(Stored data)

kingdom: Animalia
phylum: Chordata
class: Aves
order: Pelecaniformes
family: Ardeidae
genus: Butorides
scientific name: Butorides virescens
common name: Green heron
---
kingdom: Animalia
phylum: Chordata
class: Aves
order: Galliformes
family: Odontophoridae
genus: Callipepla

Problem to work on ->
Write out the entries word for word from the line containing "order: Pelecaniformes" through the line containing "common name: Green heron", including both of those lines.

Answer to the task ->
order: Pelecaniformes
family: Ardeidae
genus: Butorides
scientific name: Butorides virescens
common name: Green heron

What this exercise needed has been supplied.